With respect to exploration and equity financing, flow-through shares and the mineral exploration tax credit offer individual Canadian investors an additional incentive to support the higher-risk ventures.

8 p.m.


The Chair Conservative James Rajotte

You have about one minute, Mr. King.

8 p.m.

Co-Chair, Finance and Taxation Committee, Prospectors and Developers Association of Canada

Tom King

Thank you.

Initiated in 2000 for a five-year period, the METC was reintroduced in 2006 and subsequently renewed for two years. It has since been extended on a yearly basis. We were pleased to see the mineral exploration tax credit included in the March 29 federal budget. Bill C-38 would extend the tax credit for an additional year to flow-through share agreements entered into before April 2013.

It is important to note that the METC can only be earned on grassroots exploration conducted in Canada, incurred within a defined time period, and renounced under flow-through share agreements entered into within defined time limits. It should also be remembered that any METC claims are subject to taxation in the year subsequent to the taxation year in which they are claimed. Thus the after-tax saving is closer to 7.5% to 8% versus the actual 15% of the credit.

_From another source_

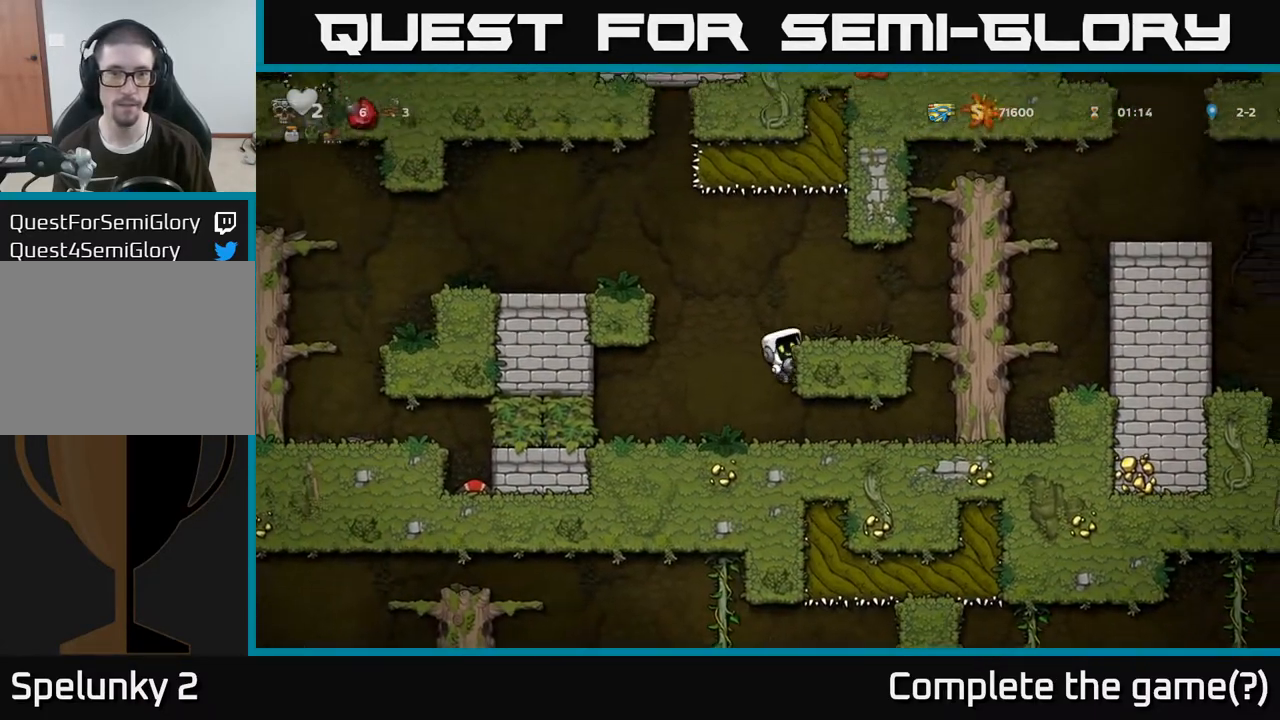
{"dt_ms": 500, "buttons": ["A"], "right_stick": "center", "events": [[50, "A", "down"], [217, "A", "up"], [433, "A", "down"]]}
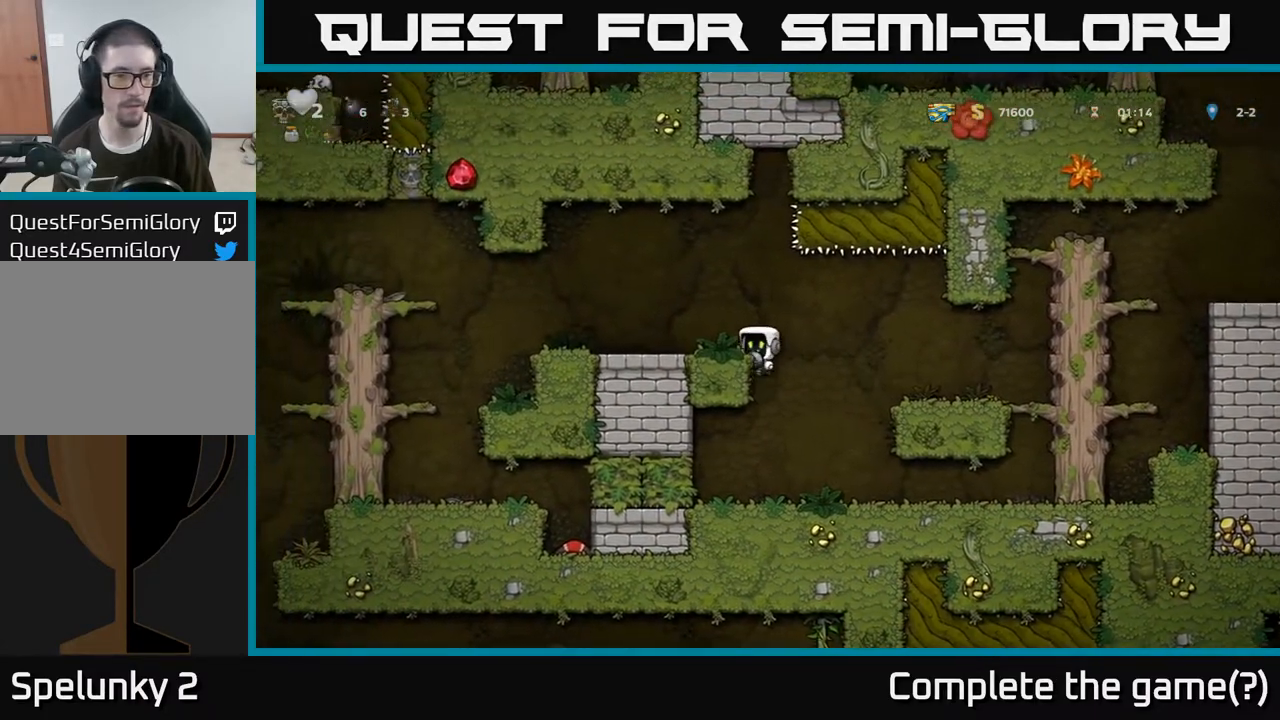
{"dt_ms": 500, "buttons": [], "right_stick": "center", "events": [[83, "A", "up"]]}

In conclusion, I'd like to thank this committee for giving our association the opportunity to speak today. We would be happy to answer your questions.

8:05 p.m.


The Chair Conservative James Rajotte

Thank you very much, Mr. King, for your opening presentation.

We'll have questions from members. I'll just remind members, we have five-minute time limits, very tight. If you could direct your questions very specifically, it would help.

We'll start with Ms. Nash, please.

8:05 p.m.


Peggy Nash NDP Parkdale—High Park, ON

Thank you very much.

My time is short, so I'll try to be brief and succinct in my questions.

Ms. Krause, you have made some serious—I don't know if you'd call them allegations, but you've raised some serious concerns with respect to foreign money in Canadian charities skewing the public debate. Is that a fair assessment of what you're saying?

I'd just like to ask you if you have any concrete evidence that you'd like to put before the committee today.

May 28th, 2012 / 8:05 p.m.

As an Individual

Vivian Krause

Sure. The reason I've said that I feel the public debate is being skewed is that some groups are saying that they want all voices to be heard, when in fact they're funding only voices that are all of the same position. In the case of the Enbridge pipeline, for example, groups are saying that they want everybody to be heard, but they're funding only the people who are against it. So it's like putting the finger on the scale and tipping it.